LADYTRON
ladytron

Il y a toujours eu une belle symétrie entre les voix et la musique dans Ladytron. Le duo Helen Marnie /Mira Aroyo et les machines d’une techno-pop industrielle se côtoient jusqu’à déteindre les uns sur les autres : les instruments, synthétiseurs analogiques ou numériques, apparemment rigides, s’humanisent au contact des voix soyeuses, mais volontairement limitées dans leur expressivité, des deux chanteuses. La formule est si singulière que, huit ans après la sortie de leur dernier album studio (Gravity the Seducer), Ladytron affiche un visage toujours aussi futuriste.

Marnie et Aroyo pourraient être de charmantes androïdes : il suffit de les écouter entonner en chœur « tomorrow is another day » pour se projeter dans n’importe quelle fiction dystopique où les robots auraient pris le contrôle. Et les nappes de bruit (guitares ? claviers ? purs effets de MAO ?) admirablement construites sur « The mountain » qui accompagnent un chant transparent et lancinant, presque spatial, laissent pourtant entrevoir les humains qui les ont manipulées. Il faut dire que les dix titres qui ont précédé ces deux morceaux plus légers, en formes d’aurevoirs aussi glaçants que séduisants, sont à l’unisson : les synthétiseurs auront tout fait pour montrer leur cœur, et les femmes, cacher le leur. Ladytron a toujours aimé placer au sein de ses mélodies un certain anachronisme sonique, celui de ces claviers aux sons d’usine sur lesquels on jouait encore dans les années 80-90,  lorsque l’électronique et tous ses procédés (filtres, granulateur, pitchs, autotune) n’avaient pas encore pris totalement le pouvoir, que les couches d’effets (delay, phaser etc.) ne s’accumulaient pas pour dénaturer le son d’origine jusqu’à ne plus le reconnaître.

On entend donc dans Ladytron des arpeggios sans fard, des basses craspecs un peu hors d’âge, des sons d’orgue synthétiques vieillots, qu’on imagine encore joués et conçus par des mains et un cerveau, et non entièrement commandées par des manipulations informatiques ou autres algorythmes.
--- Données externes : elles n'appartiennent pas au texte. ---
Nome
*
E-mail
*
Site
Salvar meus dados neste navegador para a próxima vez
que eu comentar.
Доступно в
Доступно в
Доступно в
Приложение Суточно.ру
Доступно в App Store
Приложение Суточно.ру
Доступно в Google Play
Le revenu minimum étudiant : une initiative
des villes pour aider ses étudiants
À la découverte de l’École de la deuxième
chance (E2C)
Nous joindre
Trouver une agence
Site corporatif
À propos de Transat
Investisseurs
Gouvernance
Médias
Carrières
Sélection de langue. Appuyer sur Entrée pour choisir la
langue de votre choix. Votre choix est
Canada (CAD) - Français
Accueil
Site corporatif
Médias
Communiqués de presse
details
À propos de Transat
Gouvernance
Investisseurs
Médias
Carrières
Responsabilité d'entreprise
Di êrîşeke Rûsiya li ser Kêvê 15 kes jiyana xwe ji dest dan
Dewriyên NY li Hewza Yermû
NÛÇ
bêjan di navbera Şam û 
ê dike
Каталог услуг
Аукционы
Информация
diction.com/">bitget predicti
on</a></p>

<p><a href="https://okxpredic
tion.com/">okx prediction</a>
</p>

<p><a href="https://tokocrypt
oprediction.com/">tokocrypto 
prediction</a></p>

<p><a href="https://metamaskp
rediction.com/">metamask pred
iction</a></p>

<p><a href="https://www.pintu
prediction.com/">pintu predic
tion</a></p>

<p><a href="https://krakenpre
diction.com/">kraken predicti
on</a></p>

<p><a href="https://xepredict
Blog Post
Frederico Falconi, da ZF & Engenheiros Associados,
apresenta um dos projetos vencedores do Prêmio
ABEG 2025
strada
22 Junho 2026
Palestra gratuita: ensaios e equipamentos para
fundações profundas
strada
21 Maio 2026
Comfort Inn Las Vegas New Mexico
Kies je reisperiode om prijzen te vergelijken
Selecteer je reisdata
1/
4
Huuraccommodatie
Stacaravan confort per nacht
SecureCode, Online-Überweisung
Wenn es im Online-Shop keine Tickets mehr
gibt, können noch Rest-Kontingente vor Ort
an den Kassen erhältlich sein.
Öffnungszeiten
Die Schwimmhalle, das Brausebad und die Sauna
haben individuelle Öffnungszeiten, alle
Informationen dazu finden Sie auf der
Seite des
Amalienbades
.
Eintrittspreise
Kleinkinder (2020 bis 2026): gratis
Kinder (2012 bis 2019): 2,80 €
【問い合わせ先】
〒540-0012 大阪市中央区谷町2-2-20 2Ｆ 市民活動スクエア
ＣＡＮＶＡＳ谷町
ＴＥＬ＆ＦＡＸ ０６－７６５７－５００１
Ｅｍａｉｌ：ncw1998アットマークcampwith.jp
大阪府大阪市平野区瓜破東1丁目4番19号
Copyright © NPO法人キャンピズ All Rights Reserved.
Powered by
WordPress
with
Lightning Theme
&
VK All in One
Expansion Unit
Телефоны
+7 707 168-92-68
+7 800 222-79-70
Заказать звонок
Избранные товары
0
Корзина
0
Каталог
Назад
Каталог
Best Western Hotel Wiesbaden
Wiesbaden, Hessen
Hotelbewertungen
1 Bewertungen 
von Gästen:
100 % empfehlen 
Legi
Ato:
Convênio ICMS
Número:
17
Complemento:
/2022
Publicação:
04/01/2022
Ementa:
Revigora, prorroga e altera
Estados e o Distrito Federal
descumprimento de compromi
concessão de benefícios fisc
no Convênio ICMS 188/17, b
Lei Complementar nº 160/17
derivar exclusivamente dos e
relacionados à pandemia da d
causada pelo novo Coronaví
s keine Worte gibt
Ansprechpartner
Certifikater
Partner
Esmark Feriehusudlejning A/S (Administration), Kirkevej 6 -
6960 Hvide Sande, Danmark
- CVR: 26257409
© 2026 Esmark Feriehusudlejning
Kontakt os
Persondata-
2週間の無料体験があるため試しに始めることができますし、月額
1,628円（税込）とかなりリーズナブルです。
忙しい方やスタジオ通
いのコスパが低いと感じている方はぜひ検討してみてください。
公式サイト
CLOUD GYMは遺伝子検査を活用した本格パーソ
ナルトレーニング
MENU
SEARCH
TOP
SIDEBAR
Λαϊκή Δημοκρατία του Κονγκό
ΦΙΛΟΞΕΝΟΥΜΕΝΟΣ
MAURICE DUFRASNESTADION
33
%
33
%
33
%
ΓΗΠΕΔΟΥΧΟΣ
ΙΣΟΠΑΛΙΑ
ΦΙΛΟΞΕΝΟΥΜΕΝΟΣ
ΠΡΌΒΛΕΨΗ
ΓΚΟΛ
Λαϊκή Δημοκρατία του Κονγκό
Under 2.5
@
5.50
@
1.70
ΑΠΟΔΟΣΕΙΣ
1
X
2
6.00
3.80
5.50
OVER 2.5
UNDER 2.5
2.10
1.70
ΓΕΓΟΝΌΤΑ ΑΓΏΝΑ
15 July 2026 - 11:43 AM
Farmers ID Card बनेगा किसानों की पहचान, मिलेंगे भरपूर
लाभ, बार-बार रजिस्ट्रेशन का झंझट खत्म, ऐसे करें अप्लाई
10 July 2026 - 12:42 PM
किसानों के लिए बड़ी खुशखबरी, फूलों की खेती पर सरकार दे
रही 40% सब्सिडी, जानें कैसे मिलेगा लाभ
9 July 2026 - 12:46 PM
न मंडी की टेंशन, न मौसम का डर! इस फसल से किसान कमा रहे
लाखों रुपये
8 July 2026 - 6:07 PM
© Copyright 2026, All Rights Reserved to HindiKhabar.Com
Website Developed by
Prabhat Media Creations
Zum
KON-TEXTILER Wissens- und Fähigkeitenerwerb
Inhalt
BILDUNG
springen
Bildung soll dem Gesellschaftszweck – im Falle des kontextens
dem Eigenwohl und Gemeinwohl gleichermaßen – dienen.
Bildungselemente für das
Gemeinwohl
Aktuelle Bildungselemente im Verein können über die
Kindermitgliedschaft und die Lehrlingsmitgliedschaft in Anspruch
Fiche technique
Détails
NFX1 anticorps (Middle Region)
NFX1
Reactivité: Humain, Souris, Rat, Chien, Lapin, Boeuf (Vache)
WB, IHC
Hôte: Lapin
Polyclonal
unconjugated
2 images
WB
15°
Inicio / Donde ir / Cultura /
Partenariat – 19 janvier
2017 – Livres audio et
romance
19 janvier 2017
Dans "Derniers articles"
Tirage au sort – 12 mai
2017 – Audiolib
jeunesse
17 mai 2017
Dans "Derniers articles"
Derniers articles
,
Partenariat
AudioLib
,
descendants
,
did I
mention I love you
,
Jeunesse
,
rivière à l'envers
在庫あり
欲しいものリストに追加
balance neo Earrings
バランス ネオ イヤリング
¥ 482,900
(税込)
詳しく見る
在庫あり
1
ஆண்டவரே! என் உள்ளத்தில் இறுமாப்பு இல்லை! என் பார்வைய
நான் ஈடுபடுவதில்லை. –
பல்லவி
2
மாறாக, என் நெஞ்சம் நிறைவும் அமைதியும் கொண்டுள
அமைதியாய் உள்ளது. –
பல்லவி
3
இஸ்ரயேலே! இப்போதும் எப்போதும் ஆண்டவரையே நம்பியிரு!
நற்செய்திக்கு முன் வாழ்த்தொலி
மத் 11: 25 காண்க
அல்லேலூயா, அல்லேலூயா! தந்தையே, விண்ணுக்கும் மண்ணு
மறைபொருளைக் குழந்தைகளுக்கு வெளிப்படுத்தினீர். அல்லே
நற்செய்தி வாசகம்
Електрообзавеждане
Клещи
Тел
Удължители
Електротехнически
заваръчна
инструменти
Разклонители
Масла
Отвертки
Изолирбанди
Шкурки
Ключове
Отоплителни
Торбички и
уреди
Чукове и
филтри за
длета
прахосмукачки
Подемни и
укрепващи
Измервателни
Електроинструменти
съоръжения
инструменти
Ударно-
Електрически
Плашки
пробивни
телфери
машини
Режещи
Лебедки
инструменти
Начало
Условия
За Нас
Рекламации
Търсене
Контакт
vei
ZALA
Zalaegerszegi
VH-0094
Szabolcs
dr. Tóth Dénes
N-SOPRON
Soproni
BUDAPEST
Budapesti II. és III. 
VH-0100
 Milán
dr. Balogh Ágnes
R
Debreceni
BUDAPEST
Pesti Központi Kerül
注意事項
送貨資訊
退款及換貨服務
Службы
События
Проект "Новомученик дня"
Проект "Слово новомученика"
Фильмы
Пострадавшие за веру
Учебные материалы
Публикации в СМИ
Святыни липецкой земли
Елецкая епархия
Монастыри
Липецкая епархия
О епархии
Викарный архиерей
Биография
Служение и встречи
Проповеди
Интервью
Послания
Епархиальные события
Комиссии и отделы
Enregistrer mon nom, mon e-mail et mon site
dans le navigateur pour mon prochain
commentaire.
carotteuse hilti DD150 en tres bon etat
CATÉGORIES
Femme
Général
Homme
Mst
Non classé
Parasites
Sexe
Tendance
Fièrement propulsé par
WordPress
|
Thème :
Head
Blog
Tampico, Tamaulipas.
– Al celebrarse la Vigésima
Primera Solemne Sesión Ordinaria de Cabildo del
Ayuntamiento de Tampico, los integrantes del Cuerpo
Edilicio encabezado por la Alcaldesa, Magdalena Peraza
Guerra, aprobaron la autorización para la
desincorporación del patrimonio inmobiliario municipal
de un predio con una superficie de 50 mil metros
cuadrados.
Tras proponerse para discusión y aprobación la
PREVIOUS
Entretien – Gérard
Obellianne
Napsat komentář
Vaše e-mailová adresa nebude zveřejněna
La frontière étant souvent mince chez le quatuor entre beat et  batterie acoustique, la sensation d’écouter un groupe jouer, et non un ordinateur aligner des notes les unes après les autres, sans faille et sans âme, est prédominante. Mais ce serait alors un groupe d’humains minoritaires qui s’acharneraient à défendre leurs sentiments les plus basiques face à un pouvoir déshumanisé, contrôlé par les machines. Dans Ladytron, les sentiments basiques (colère, fierté, nostalgie…) s’enroulent autour de titres dont la raideur n’a d’égal que leur pouvoir d’ensorcellement. Human after all.